Ini pertanyaan reflektif yang harus dijawab oleh hati nurani setiap
insan, setiap warga negara RI.
Tidak
sulit jika bertoleransi dipandang sebagai sikap yang manusiawi. Manusia,
siapa dan dimanapun dia, wajib menghargai keberadaan orang lain. Mesti
tidak mempersoalkan eksistensi kebudayaan, kepercayaan atau agama orang
lain. Harus saling peduli. Bertanggungjawab terhadap setiap persoalan
bersama. Ini adalah bentuk toleransi yang umum, yang lazim masih
dipertanyakan. Apakah ada?
Sebenarnya
Indonesia masih memegang teguh pentingnya arti dan nilai dalam
bertoleransi antar umat beragama, nilai untuk toleran terhadap agama
lain. Hal di atas bukan hanya bentuk agitasi belaka, ini rill terjadi di
“Pesisir Nangadodo”. Nangadodo atau Nangaroro (sebutan berubah karena
pengaruh dialek masyarakat pesisir) adalah salah satu kecamatan di
Kabupaten Nagekeo, Nusa Tenggara Timur. Mayoritas penduduk di sana
beragama Katolik. Namun, di bagian pesisir sebagian besar warganya
beragama Islam.
Berbeda
agama tidak menjadi batas yang mempersempit ruang sosialisai. Berbeda
kepercayaan tapi disatukan oleh budaya yang sama. Budaya dan tradisi
positif yang kuat sudah mengakar turun-temurun dalam diri mereka. Mereka
hanya bangga bahwa mereka adalah orang Indonesia, warga Nangaroro
dengan beragam profesi, berbagai mata pencaharian. Mereka hanyalah para
petani, nelayan, para guru, dan lainya. Mereka adalah orang-orang yang
dilahirkan sama, tidak berbeda di mata Tuhan. Minoritas atau mayoritas
tidak dipersoalkan, tidak menjadi perdebatan. Apalagi menjadi bagian
dari cara “mengunjukan diri, siapa dan agama apa yang paling benar”.
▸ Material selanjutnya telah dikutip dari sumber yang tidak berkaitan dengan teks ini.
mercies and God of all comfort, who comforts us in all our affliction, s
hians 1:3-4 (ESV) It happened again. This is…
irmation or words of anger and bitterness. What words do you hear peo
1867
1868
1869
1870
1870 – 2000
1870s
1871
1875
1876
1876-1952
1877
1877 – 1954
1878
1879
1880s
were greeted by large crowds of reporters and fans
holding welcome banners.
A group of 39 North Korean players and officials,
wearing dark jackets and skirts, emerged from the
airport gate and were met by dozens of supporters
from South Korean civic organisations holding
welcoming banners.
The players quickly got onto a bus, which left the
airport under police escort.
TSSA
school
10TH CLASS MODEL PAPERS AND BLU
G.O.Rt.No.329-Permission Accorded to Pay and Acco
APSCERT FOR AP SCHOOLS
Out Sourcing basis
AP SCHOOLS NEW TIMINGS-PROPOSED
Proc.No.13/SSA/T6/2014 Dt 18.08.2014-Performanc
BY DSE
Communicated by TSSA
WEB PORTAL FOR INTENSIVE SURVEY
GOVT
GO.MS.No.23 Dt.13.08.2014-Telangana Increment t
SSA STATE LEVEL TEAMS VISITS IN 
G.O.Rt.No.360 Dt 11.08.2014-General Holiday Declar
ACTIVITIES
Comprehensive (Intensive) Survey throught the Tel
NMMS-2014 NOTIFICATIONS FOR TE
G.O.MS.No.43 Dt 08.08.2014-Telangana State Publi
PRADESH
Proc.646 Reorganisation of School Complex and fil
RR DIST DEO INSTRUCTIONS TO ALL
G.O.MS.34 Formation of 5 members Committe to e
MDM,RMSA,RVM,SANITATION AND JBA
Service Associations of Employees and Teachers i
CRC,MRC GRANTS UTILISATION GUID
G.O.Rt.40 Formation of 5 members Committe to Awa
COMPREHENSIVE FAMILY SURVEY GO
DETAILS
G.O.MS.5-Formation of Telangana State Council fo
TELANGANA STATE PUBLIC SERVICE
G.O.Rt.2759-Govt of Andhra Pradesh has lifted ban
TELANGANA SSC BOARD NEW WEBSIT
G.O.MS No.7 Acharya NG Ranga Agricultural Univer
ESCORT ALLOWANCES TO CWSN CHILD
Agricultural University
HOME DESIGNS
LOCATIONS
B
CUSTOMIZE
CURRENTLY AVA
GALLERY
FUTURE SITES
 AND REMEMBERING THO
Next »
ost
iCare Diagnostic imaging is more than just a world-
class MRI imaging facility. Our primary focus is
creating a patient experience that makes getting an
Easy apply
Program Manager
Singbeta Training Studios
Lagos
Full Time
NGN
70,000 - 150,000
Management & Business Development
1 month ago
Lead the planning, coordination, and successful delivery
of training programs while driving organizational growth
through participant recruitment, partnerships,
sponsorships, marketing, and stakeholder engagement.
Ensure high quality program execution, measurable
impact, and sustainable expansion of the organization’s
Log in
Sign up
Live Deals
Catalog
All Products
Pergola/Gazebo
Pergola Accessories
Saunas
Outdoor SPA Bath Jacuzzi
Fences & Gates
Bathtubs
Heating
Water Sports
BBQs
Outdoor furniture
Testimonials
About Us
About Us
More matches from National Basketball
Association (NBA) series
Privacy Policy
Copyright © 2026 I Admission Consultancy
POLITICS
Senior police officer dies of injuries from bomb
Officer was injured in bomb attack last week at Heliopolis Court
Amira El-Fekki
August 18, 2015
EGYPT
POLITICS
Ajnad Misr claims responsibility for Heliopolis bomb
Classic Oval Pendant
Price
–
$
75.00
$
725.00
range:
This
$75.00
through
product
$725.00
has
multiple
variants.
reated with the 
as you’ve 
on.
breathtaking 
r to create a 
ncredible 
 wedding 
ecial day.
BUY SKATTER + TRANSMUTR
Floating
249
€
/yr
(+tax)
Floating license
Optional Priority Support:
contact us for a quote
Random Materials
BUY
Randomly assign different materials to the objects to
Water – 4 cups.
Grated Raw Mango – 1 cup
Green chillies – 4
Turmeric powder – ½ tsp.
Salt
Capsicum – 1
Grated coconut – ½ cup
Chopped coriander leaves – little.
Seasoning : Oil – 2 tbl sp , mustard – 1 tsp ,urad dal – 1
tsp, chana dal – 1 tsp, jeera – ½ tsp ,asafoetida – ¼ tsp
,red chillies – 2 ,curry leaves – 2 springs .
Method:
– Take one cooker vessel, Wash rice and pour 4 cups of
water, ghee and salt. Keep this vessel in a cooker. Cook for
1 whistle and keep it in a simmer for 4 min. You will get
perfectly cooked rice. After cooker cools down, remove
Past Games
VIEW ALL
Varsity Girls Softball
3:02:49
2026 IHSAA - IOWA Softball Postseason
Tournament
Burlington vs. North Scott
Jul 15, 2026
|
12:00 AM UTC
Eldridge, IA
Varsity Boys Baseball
Tidak! Agama hanya sebagai alat berkomunikasi, toh tujuanya sama, untuk
Tuhan yang Maha Esa.
Masyarakat
Nangaroro menyadari penuh pentingnya toleransi antar umat beragama. Hal
ini juga telah ditanamkan bagi generasi muda sejak masa sekolah. Contoh
sederhananya adalah ketika pembangunan rumah ibadah, mesjid dan gereja
misalnya, semua anak sekolah diwajibkan terlibat membantu, semua siswa,
tak pandang dari mana asal agamaya. Atau juga saat menjelang hari raya
keagamaan, membersihkan tempat ibadah sudah menjadi kewajiban semua
siswa. Dan yang paling berkesan adalah ketika Ramadhan, bulan puasa,
menjelang Idul Fitri. Masyarakat non-Muslim menjaga betul kekhususkan
umat Islam, tidak makan atau minum di tempat umum di siang hari, seperti
turut berpuasa. Ini pemandangan luar biasa yang harus dipertahankan.
Begitupula dengan hari-hari besar kaagamaan lain. Semua berpartisipasi,
menghargai keberadaan agama lain.
Paradigma
atau pola pikir tentang bertolreransi seperti orang-orang di Nangaroro
sekiranya perlu dipahami dan juga harus menjadi bagian dari bentuk
pembelajaran dalam hal bertoleransi antar umat beragama. Pemikiran
sederhana itu layak diacungi jempol. Tindakan-tindakan nyata layak
menjadi pemicu bagi kita semua untuk turut memperkuat persaudaraan,
salah satunya dengan bertoleransi. Makna toleransi antar umat beragama
seyogianya mampu dimaknai oleh setiap orang agar tetap menjadi dasar
yang kuat menjaga keutuhan NKRI. Oleh sebab itu peran semua masyarakat,
khususnya para tokoh, pemuka agama, dan pemerintah harus selalu terus
diperkuat secara kontinu untuk turut menjaga indahnya toleransi antar
umat beragama demi Indonesia yang satu.